Aucune réforme des dispositifs n’est encore à l’étude.
Mais des efforts sont fournis par les départements…
580. Simplifier les procédures de recrutement des personnels de crèches et d’autorisation d’exercer des assistantes maternelles pour pouvoir recruter des personnels en nombre suffisant.
Le décret a été publié : Un bon point, même s’il est pas tout à fait conforme aux attentes des professionnels et ne concernent que certaines activité, le tout préparé par le gouvernement Villepin !
581. Autoriser les comités d’entreprise à consacrer la partie non consommée de leurs dépenses de fonctionnement, soit 0,2% de la masse salariale, à l’ouverture de crèches.
Là, ce n’est pas évident et parfaitement oublié !
582. Reconnaître la compétence d’éducateur acquise par les parents de familles nombreuses, notamment pour permettre la création de crèches de petite taille en milieu rural.
Rien en vue.
583. Permettre aux parents de prendre quand ils le veulent le congé parental d’éducation.
Oui ?… Quand en reparle-t-on ?
584. Créer un congé parental plus avantageux à condition que le père en prenne une partie.
Idem.
585. Majorer les pensions de retraite ou créer des déductions fiscales pour les jeunes retraités qui exercent des missions d’intérêt général.
Arf ! Même pas à l’étude !
586. Pour renforcer la solidarité entre les générations, autoriser les grands-parents à aider financièrement leurs petits-enfants en franchise de droits.
Bon, rien encore, même dans la loi de finances.
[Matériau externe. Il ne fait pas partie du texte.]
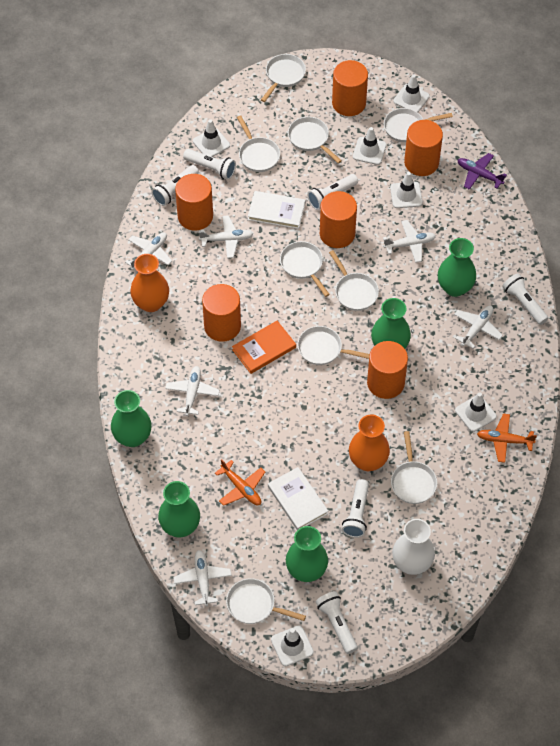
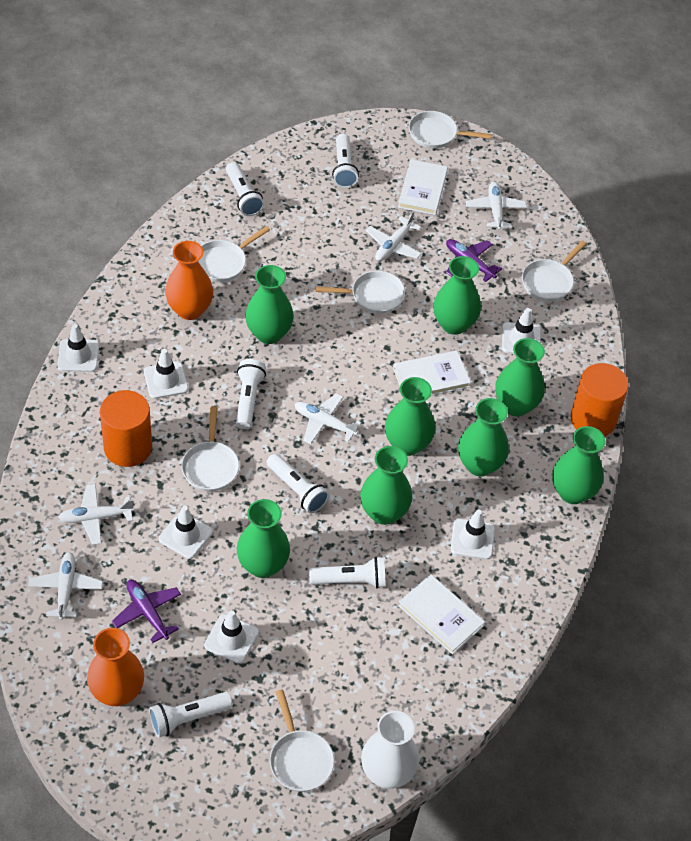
green vase: [111,390,152,447] [158,481,200,537] [286,526,328,582] [371,298,411,349] [438,238,476,297] = 5 -> [237,499,290,578] [245,265,294,344] [360,446,412,525] [385,377,435,456] [433,256,481,335] [458,398,509,477] [495,338,545,416] [552,426,605,504] = 8
orange book: [232,321,296,374] = 1 -> none = 0
orange cylinder: [175,174,213,231] [202,284,241,342] [320,191,357,248] [332,60,368,116] [367,341,408,399] [404,120,443,176] = 6 -> [100,390,152,467] [571,363,629,436] = 2
orange plane: [215,459,265,506] [477,413,537,463] = 2 -> none = 0
purple plane: [458,153,507,190] = 1 -> [112,580,181,643] [446,239,502,282] = 2
white book: [248,191,305,229] [268,467,328,530] = 2 -> [393,350,471,396] [398,159,448,215] [398,574,485,654] = 3
white pan: [226,578,306,624] [237,116,280,172] [261,54,306,102] [280,241,330,297] [288,117,342,164] [297,326,370,365] [329,250,379,311] [384,108,453,142] [391,431,437,504] = 9 -> [181,406,239,492] [198,226,270,282] [270,689,335,792] [315,271,405,314] [409,111,492,148] [522,240,587,302] = 6
white plane: [125,232,172,270] [165,366,220,416] [174,550,232,606] [199,215,253,258] [383,220,436,263] [454,306,503,349] = 6 -> [28,552,103,621] [58,484,134,545] [295,393,361,444] [366,211,422,261] [466,181,527,230] = 5

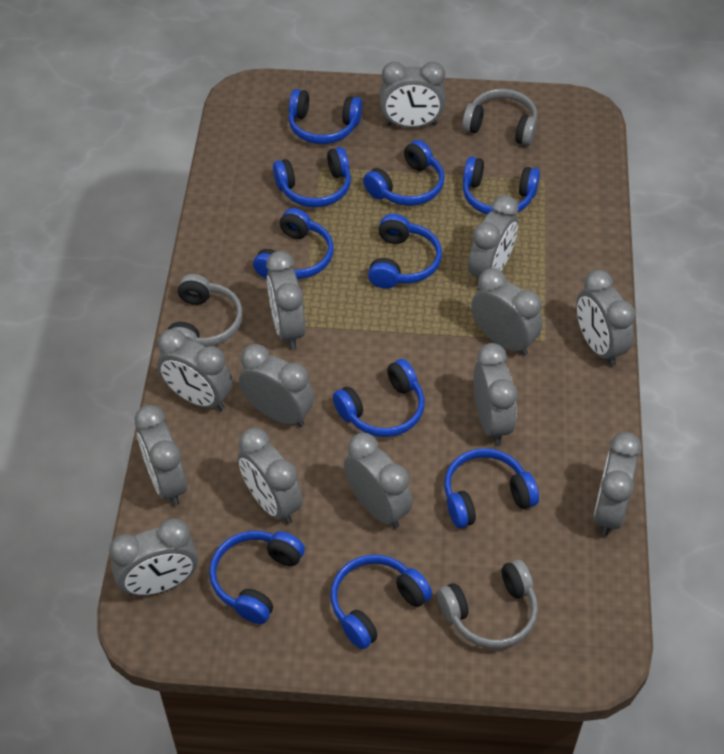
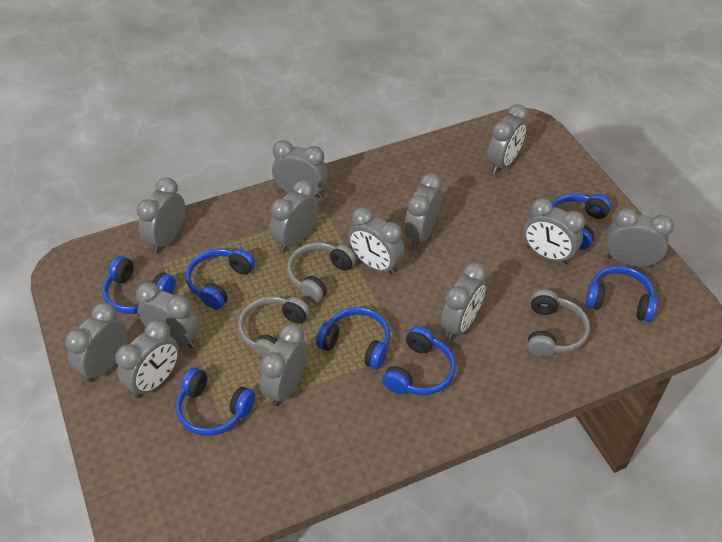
blue headphones: [209,531,305,624] [253,208,334,279] [273,147,351,207] [289,89,362,144] [331,555,432,649] [333,359,425,437] [363,140,445,206] [368,214,442,289] [444,448,539,528] [463,157,540,215] = 10 -> [103,256,176,314] [176,367,255,436] [186,249,255,310] [316,307,390,369] [382,326,456,395] [552,194,611,249] [585,266,657,322] = 7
Mais il faut qu’on attende les amendements à venir !
Gageons que certains élus UMP se souviendront quand même de ce à quoi ils se sont engagés.
587. Sécuriser la situation financière des retraités (encouragement à la propriété du logement ; crédit hypothécaire inversé…).
On (le lobby bancaire) en parlait déjà sous Villepin… La crise du « subprime » est passée par là.
588. Intégrer les ascendants à charge dépendants dans le quotient familial des familles qui les accueillent à domicile.
Voilà donc des élus qui ne connaissent pas leur Code Général des Impôts : Ça existe déjà, même pour des personnes sans lien « génétique ».
589. Créer un droit au répit pour les familles, notamment pour les femmes, s’occupant de personnes âgées dépendantes ou de personnes handicapées, en développant les structures d’accueil temporaire et l’emploi ponctuel de personnels médico-sociaux à domicile.
Intéressant, le « droit au répit ». Dans les faits, ça existe déjà, mais pour une toute petite, petite partie de la population un peu privilégiée… d’avoir été retenu par les associations qui s’en occupent (pour n’être pas assez nombreuses).